**Work instruction**
Across all the items below, format each line of text as an entry in a numbered list, and leave out any blank lines.
———
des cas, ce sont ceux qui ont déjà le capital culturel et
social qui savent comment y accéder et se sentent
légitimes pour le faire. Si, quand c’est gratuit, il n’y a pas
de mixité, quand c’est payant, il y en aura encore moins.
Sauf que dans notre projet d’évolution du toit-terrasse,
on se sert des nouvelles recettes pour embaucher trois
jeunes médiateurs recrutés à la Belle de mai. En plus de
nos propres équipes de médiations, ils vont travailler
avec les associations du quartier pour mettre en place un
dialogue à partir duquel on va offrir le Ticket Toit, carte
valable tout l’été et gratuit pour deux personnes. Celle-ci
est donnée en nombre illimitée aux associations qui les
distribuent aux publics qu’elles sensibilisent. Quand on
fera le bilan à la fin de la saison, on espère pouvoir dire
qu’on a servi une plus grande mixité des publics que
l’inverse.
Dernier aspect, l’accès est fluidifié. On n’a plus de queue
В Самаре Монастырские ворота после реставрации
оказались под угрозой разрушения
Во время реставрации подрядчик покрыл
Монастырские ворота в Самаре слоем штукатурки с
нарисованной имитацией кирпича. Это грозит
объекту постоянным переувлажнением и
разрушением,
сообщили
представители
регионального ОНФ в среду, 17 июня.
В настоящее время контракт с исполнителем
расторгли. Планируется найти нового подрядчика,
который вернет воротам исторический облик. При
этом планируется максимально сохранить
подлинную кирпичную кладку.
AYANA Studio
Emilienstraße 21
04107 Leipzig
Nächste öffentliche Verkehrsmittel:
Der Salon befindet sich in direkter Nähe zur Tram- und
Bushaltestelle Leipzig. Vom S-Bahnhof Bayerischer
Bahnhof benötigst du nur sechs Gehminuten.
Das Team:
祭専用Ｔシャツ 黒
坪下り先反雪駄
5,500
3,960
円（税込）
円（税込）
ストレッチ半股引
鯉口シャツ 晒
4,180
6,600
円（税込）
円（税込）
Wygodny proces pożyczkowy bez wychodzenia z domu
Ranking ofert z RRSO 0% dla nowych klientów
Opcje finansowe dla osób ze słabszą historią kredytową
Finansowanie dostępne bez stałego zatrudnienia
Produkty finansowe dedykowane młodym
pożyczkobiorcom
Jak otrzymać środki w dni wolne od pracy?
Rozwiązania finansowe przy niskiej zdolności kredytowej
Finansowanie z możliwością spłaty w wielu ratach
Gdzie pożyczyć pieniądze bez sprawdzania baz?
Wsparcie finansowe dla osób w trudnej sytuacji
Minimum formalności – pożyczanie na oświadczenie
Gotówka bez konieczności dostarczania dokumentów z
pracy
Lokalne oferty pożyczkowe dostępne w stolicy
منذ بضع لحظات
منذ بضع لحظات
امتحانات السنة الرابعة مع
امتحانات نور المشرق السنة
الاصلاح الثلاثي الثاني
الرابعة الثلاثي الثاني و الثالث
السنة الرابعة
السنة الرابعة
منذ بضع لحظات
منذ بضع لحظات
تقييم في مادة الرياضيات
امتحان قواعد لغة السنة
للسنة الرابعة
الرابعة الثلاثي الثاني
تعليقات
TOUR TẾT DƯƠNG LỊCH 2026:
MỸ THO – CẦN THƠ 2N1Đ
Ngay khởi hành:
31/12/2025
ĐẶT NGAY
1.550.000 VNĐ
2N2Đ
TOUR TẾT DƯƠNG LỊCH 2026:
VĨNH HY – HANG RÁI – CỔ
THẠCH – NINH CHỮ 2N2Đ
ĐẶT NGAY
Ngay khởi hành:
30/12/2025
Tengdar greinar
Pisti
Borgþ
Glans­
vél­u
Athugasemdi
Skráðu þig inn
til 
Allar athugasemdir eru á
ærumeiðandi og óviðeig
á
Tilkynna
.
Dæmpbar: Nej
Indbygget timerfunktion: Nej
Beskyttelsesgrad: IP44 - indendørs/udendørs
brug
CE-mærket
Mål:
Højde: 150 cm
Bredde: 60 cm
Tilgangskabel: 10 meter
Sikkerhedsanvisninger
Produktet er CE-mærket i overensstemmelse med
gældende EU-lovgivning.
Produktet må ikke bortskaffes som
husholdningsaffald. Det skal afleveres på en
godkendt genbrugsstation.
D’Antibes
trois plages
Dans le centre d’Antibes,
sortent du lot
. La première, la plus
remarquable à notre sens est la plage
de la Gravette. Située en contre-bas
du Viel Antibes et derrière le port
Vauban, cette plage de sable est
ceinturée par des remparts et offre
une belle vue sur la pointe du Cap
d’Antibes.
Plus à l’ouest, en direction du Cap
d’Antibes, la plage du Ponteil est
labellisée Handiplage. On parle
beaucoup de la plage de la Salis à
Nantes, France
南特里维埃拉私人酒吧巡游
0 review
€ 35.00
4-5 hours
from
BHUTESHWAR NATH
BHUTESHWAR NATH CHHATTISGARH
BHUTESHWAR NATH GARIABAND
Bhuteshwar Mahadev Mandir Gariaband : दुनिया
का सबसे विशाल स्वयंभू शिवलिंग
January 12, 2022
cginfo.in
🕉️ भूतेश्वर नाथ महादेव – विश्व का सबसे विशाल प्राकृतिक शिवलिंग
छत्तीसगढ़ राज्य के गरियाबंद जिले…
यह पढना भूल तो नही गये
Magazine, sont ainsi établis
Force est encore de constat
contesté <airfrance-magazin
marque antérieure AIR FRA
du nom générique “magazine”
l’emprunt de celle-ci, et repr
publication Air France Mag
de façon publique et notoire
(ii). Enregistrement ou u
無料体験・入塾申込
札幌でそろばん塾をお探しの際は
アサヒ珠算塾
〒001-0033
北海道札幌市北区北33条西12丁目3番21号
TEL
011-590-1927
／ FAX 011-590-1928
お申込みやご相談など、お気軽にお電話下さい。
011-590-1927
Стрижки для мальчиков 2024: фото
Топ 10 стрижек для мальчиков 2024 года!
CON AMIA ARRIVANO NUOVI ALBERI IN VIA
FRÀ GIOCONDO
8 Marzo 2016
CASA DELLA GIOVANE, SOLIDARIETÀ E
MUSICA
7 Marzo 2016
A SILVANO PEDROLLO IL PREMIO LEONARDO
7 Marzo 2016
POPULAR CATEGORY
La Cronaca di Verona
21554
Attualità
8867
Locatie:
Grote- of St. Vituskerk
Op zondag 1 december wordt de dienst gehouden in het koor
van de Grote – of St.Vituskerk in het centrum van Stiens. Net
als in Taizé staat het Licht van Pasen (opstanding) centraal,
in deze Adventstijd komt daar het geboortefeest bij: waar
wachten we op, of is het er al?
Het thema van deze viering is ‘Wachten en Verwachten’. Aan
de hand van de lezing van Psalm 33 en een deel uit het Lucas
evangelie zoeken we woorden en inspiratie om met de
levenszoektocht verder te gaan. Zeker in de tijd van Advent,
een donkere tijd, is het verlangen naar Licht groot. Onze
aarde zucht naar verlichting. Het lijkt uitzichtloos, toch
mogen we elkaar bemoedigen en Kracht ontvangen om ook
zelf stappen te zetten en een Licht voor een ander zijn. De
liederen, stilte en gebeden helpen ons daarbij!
———
**Answer to the exercise**
1. des cas, ce sont ceux qui ont déjà le capital culturel et
2. social qui savent comment y accéder et se sentent
3. légitimes pour le faire. Si, quand c’est gratuit, il n’y a pas
4. de mixité, quand c’est payant, il y en aura encore moins.
5. Sauf que dans notre projet d’évolution du toit-terrasse,
6. on se sert des nouvelles recettes pour embaucher trois
7. jeunes médiateurs recrutés à la Belle de mai. En plus de
8. nos propres équipes de médiations, ils vont travailler
9. avec les associations du quartier pour mettre en place un
10. dialogue à partir duquel on va offrir le Ticket Toit, carte
11. valable tout l’été et gratuit pour deux personnes. Celle-ci
12. est donnée en nombre illimitée aux associations qui les
13. distribuent aux publics qu’elles sensibilisent. Quand on
14. fera le bilan à la fin de la saison, on espère pouvoir dire
15. qu’on a servi une plus grande mixité des publics que
16. l’inverse.
17. Dernier aspect, l’accès est fluidifié. On n’a plus de queue
18. В Самаре Монастырские ворота после реставрации
19. оказались под угрозой разрушения
20. Во время реставрации подрядчик покрыл
21. Монастырские ворота в Самаре слоем штукатурки с
22. нарисованной имитацией кирпича. Это грозит
23. объекту постоянным переувлажнением и
24. разрушением,
25. сообщили
26. представители
27. регионального ОНФ в среду, 17 июня.
28. В настоящее время контракт с исполнителем
29. расторгли. Планируется найти нового подрядчика,
30. который вернет воротам исторический облик. При
31. этом планируется максимально сохранить
32. подлинную кирпичную кладку.
33. AYANA Studio
34. Emilienstraße 21
35. 04107 Leipzig
36. Nächste öffentliche Verkehrsmittel:
37. Der Salon befindet sich in direkter Nähe zur Tram- und
38. Bushaltestelle Leipzig. Vom S-Bahnhof Bayerischer
39. Bahnhof benötigst du nur sechs Gehminuten.
40. Das Team:
41. 祭専用Ｔシャツ 黒
42. 坪下り先反雪駄
43. 5,500
44. 3,960
45. 円（税込）
46. 円（税込）
47. ストレッチ半股引
48. 鯉口シャツ 晒
49. 4,180
50. 6,600
51. 円（税込）
52. 円（税込）
53. Wygodny proces pożyczkowy bez wychodzenia z domu
54. Ranking ofert z RRSO 0% dla nowych klientów
55. Opcje finansowe dla osób ze słabszą historią kredytową
56. Finansowanie dostępne bez stałego zatrudnienia
57. Produkty finansowe dedykowane młodym
58. pożyczkobiorcom
59. Jak otrzymać środki w dni wolne od pracy?
60. Rozwiązania finansowe przy niskiej zdolności kredytowej
61. Finansowanie z możliwością spłaty w wielu ratach
62. Gdzie pożyczyć pieniądze bez sprawdzania baz?
63. Wsparcie finansowe dla osób w trudnej sytuacji
64. Minimum formalności – pożyczanie na oświadczenie
65. Gotówka bez konieczności dostarczania dokumentów z
66. pracy
67. Lokalne oferty pożyczkowe dostępne w stolicy
68. منذ بضع لحظات
69. منذ بضع لحظات
70. امتحانات السنة الرابعة مع
71. امتحانات نور المشرق السنة
72. الاصلاح الثلاثي الثاني
73. الرابعة الثلاثي الثاني و الثالث
74. السنة الرابعة
75. السنة الرابعة
76. منذ بضع لحظات
77. منذ بضع لحظات
78. تقييم في مادة الرياضيات
79. امتحان قواعد لغة السنة
80. للسنة الرابعة
81. الرابعة الثلاثي الثاني
82. تعليقات
83. TOUR TẾT DƯƠNG LỊCH 2026:
84. MỸ THO – CẦN THƠ 2N1Đ
85. Ngay khởi hành:
86. 31/12/2025
87. ĐẶT NGAY
88. 1.550.000 VNĐ
89. 2N2Đ
90. TOUR TẾT DƯƠNG LỊCH 2026:
91. VĨNH HY – HANG RÁI – CỔ
92. THẠCH – NINH CHỮ 2N2Đ
93. ĐẶT NGAY
94. Ngay khởi hành:
95. 30/12/2025
96. Tengdar greinar
97. Pisti
98. Borgþ
99. Glans­
100. vél­u
101. Athugasemdi
102. Skráðu þig inn
103. til 
104. Allar athugasemdir eru á
105. ærumeiðandi og óviðeig
106. á
107. Tilkynna
108. .
109. Dæmpbar: Nej
110. Indbygget timerfunktion: Nej
111. Beskyttelsesgrad: IP44 - indendørs/udendørs
112. brug
113. CE-mærket
114. Mål:
115. Højde: 150 cm
116. Bredde: 60 cm
117. Tilgangskabel: 10 meter
118. Sikkerhedsanvisninger
119. Produktet er CE-mærket i overensstemmelse med
120. gældende EU-lovgivning.
121. Produktet må ikke bortskaffes som
122. husholdningsaffald. Det skal afleveres på en
123. godkendt genbrugsstation.
124. D’Antibes
125. trois plages
126. Dans le centre d’Antibes,
127. sortent du lot
128. . La première, la plus
129. remarquable à notre sens est la plage
130. de la Gravette. Située en contre-bas
131. du Viel Antibes et derrière le port
132. Vauban, cette plage de sable est
133. ceinturée par des remparts et offre
134. une belle vue sur la pointe du Cap
135. d’Antibes.
136. Plus à l’ouest, en direction du Cap
137. d’Antibes, la plage du Ponteil est
138. labellisée Handiplage. On parle
139. beaucoup de la plage de la Salis à
140. Nantes, France
141. 南特里维埃拉私人酒吧巡游
142. 0 review
143. € 35.00
144. 4-5 hours
145. from
146. BHUTESHWAR NATH
147. BHUTESHWAR NATH CHHATTISGARH
148. BHUTESHWAR NATH GARIABAND
149. Bhuteshwar Mahadev Mandir Gariaband : दुनिया
150. का सबसे विशाल स्वयंभू शिवलिंग
151. January 12, 2022
152. cginfo.in
153. 🕉️ भूतेश्वर नाथ महादेव – विश्व का सबसे विशाल प्राकृतिक शिवलिंग
154. छत्तीसगढ़ राज्य के गरियाबंद जिले…
155. यह पढना भूल तो नही गये
156. Magazine, sont ainsi établis
157. Force est encore de constat
158. contesté <airfrance-magazin
159. marque antérieure AIR FRA
160. du nom générique “magazine”
161. l’emprunt de celle-ci, et repr
162. publication Air France Mag
163. de façon publique et notoire
164. (ii). Enregistrement ou u
165. 無料体験・入塾申込
166. 札幌でそろばん塾をお探しの際は
167. アサヒ珠算塾
168. 〒001-0033
169. 北海道札幌市北区北33条西12丁目3番21号
170. TEL
171. 011-590-1927
172. ／ FAX 011-590-1928
173. お申込みやご相談など、お気軽にお電話下さい。
174. 011-590-1927
175. Стрижки для мальчиков 2024: фото
176. Топ 10 стрижек для мальчиков 2024 года!
177. CON AMIA ARRIVANO NUOVI ALBERI IN VIA
178. FRÀ GIOCONDO
179. 8 Marzo 2016
180. CASA DELLA GIOVANE, SOLIDARIETÀ E
181. MUSICA
182. 7 Marzo 2016
183. A SILVANO PEDROLLO IL PREMIO LEONARDO
184. 7 Marzo 2016
185. POPULAR CATEGORY
186. La Cronaca di Verona
187. 21554
188. Attualità
189. 8867
190. Locatie:
191. Grote- of St. Vituskerk
192. Op zondag 1 december wordt de dienst gehouden in het koor
193. van de Grote – of St.Vituskerk in het centrum van Stiens. Net
194. als in Taizé staat het Licht van Pasen (opstanding) centraal,
195. in deze Adventstijd komt daar het geboortefeest bij: waar
196. wachten we op, of is het er al?
197. Het thema van deze viering is ‘Wachten en Verwachten’. Aan
198. de hand van de lezing van Psalm 33 en een deel uit het Lucas
199. evangelie zoeken we woorden en inspiratie om met de
200. levenszoektocht verder te gaan. Zeker in de tijd van Advent,
201. een donkere tijd, is het verlangen naar Licht groot. Onze
202. aarde zucht naar verlichting. Het lijkt uitzichtloos, toch
203. mogen we elkaar bemoedigen en Kracht ontvangen om ook
204. zelf stappen te zetten en een Licht voor een ander zijn. De
205. liederen, stilte en gebeden helpen ons daarbij!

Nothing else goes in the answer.